▸ **TASK SET**:
A - Answer these questions from the journal entries on tradition, ceremony, and a cartoon:
(i) Which two comedy performers' records did the friend's family play on New Year's Day?
(ii) At the memorial service, who spoke last?
(iii) Whose cartoon shows the professor at the podium?
B - Pick up the journal entries on tradition, ceremony, and a cartoon after their final sentence and keep writing in the same voice.

I ran into my brother's friend and recalled for the first time in years that Dave and I visited their house early on the morning of New Year's Day once or twice. We were sharing a good luck tradition with them--first footing: coming to the back door, bringing food, being the first to cross the threshold in the new year, being from another tribe (one way or another). We were the first footers who brought the family good luck. And we'd stay awhile and have an informal celebration, eating and talking in the living room. I remember they took out their favorite comedy records, Alan Sherman and especially Tom Lehrer, and we heard the best songs. This was my introduction to Lehrer, I believe.

It was a sweet tradition. It endeared my brother to his friend's parents, sparked a little fresh happiness in all who were there, and put some continuity in the holiday over the years. That's enough good luck right there--the custom works already, even if no other good luck follows.

We didn't have this tradition in our family, our tribe. That's just the thing: other people have some great traditions and it's a blessing to get to know them. Maybe add them to our own.

12/22/13; 07:15AM

At a memorial service today, two contrasting tones were set. There were speakers who remembered the deceased, who told stories, who said in their own words what they thought those stories meant about the values and the life of the lost one. And there was a substantial layer of theology placed over the top by the minister, in entirely different terms contributed by the institution. Because the minister spoke last and at length, it felt as though he took back the ceremony from the people who actually knew the deceased. It was as if the institution couldn't leave well enough alone, couldn't trust others to say the ceremonial word, couldn't allow the non-doctrinal word to be the last word, couldn't imagine that people could endure without the institution's organizing words. The gut reaction of the institution was to speak and speak, to speak over the top of the other voices, to honor generalities about a life when people who knew the particulars had just spoken. I was annoyed, but it gave me something to think about, not least of all because I m own training and station in the world gives me something of an institutional voice too.

There might even be more layers to the service, if you think about the music, both words and sounds, along with the interpretive moods of the singers, some of whom knew the deceased too and spoke, in a way, through their emotional performances.

12/21/13; 10:14AM

In the James Stevenson cartoon, a professor in academic robes stands at the podium, ready to address the graduating class. He's a little heavy, a little shaggy, probably because he's too deep in professorial thought to take care of himself. He pauses, however, and confesses that his mind is so stuffed with information that he doesn't know where to begin.

▸ **PROVIDED MATERIAL**:
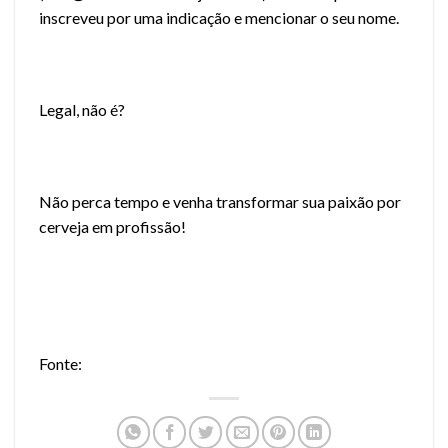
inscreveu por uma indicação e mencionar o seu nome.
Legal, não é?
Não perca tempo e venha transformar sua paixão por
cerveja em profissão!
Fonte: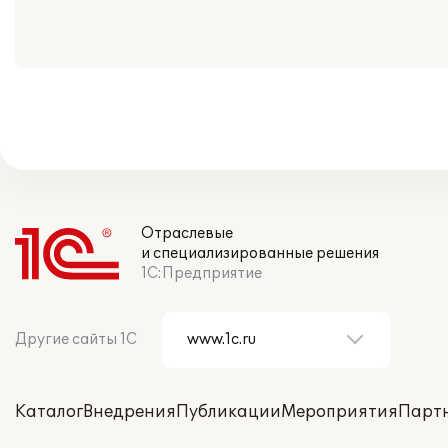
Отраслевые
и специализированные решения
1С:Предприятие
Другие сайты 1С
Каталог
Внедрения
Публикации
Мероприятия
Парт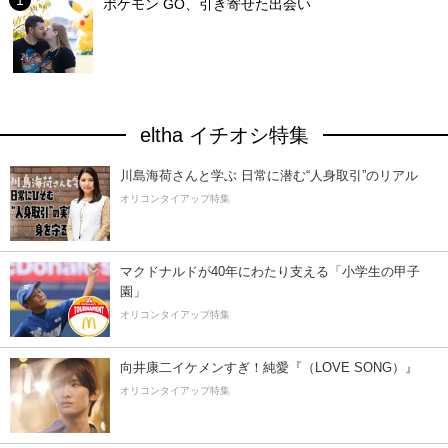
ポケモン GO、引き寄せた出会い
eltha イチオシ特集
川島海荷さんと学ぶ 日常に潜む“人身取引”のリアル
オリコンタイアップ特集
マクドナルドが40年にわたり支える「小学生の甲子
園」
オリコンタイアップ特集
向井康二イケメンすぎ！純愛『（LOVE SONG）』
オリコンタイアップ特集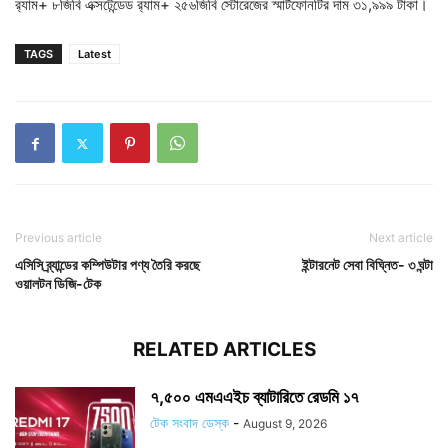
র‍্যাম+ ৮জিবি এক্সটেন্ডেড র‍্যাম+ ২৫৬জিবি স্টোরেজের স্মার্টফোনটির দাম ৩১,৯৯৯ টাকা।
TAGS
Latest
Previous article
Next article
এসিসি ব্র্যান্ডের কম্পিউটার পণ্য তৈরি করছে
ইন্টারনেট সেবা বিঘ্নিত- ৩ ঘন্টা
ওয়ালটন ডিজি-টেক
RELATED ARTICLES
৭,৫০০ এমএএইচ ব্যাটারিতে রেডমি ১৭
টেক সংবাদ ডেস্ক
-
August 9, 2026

==

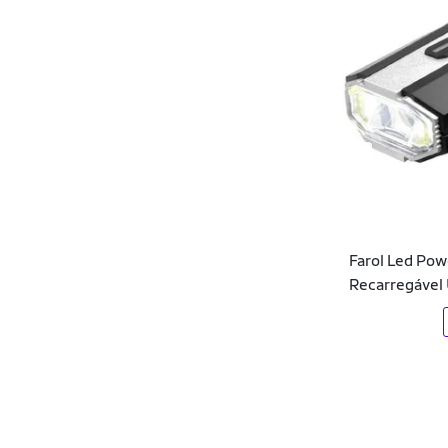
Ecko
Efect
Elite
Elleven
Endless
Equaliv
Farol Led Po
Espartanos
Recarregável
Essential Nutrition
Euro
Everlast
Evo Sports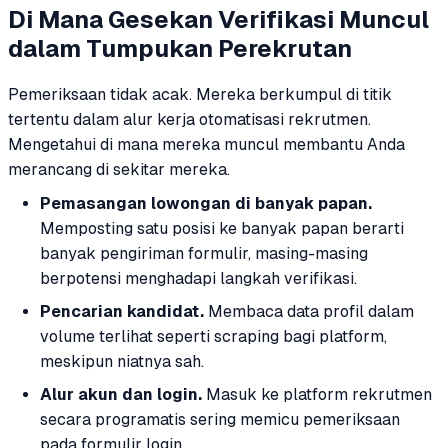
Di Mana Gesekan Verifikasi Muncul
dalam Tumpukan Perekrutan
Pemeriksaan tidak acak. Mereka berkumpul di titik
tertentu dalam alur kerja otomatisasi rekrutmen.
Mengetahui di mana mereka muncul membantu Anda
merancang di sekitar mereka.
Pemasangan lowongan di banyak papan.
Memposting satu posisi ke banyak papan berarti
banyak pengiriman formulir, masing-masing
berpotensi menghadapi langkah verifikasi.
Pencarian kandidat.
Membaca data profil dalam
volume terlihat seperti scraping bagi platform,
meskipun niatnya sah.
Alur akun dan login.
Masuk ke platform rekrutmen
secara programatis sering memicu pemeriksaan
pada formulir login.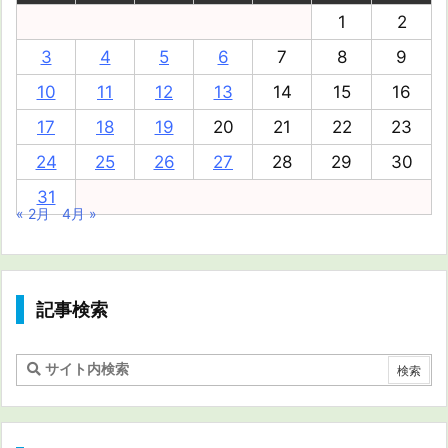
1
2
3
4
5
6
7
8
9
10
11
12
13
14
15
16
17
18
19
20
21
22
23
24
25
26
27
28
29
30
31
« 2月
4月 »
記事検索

▸ **RESULTS FOR EACH TASK**:
A -
(i) Alan Sherman and Tom Lehrer
(ii) The minister
(iii) James Stevenson's

B -
It's true that any of us can struggle to find a useful thing to say. But the cartoon offers the odd non-context of graduation, where platitudes prevail. It's almost as if there is no meaningful context beyond the obvious there, and that's why so many graduation speeches restate the obvious. In a context-free space, the masses of information in the professor's head have nothing to attach to, and in spite of knowing everything he cannot speak. It is as though meaningful speech responds rather than initiates: it grows out of community, out of shared needs, out of previous speech that asks for a reply, out of problems we would like to address together. When we have a context, a shared problem, there is something for our thought to attach itself to. There is a place for our words to start and a reason in particular to start speaking. The cartoon catches the risk of the ivory tower, cut free from contexts that make speech matter, and there is the professor almost putting his finger on the problem but not actually getting close.

In my rough notes, I put it this way:

  • In the cartoon, the professor comes to the podium disheveled, and confesses that his brain is stuffed but he has no idea where to begin.

  • So there are the two kinds of knowledge: a systemizer with no context driving the discourse, and a person whose discourse is meant to respond to the world. The second has reasons to speak and contexts to use in inventing what to say. The first has information driven by its own abstraction, and no reason to speak or context to guide speech. In one, knowledge is prior to life or aside from it, and in the other knowledge is animated by life's demands.

12/20/13; 10:14AM

When I passed driver's test, some eons ago, my father handed me a simple metal key ring with four keys on it. Two ignition keys and two trunk keys for the great shoe box-shaped Mercury cars the family owned. I must have smiled broadly because next he said, That doesn't mean you can just use these keys." Which was right of him to say, good parenting. We were in the little kitchen in Crestwood, Missouri, a room I haven't seen for maybe forty years.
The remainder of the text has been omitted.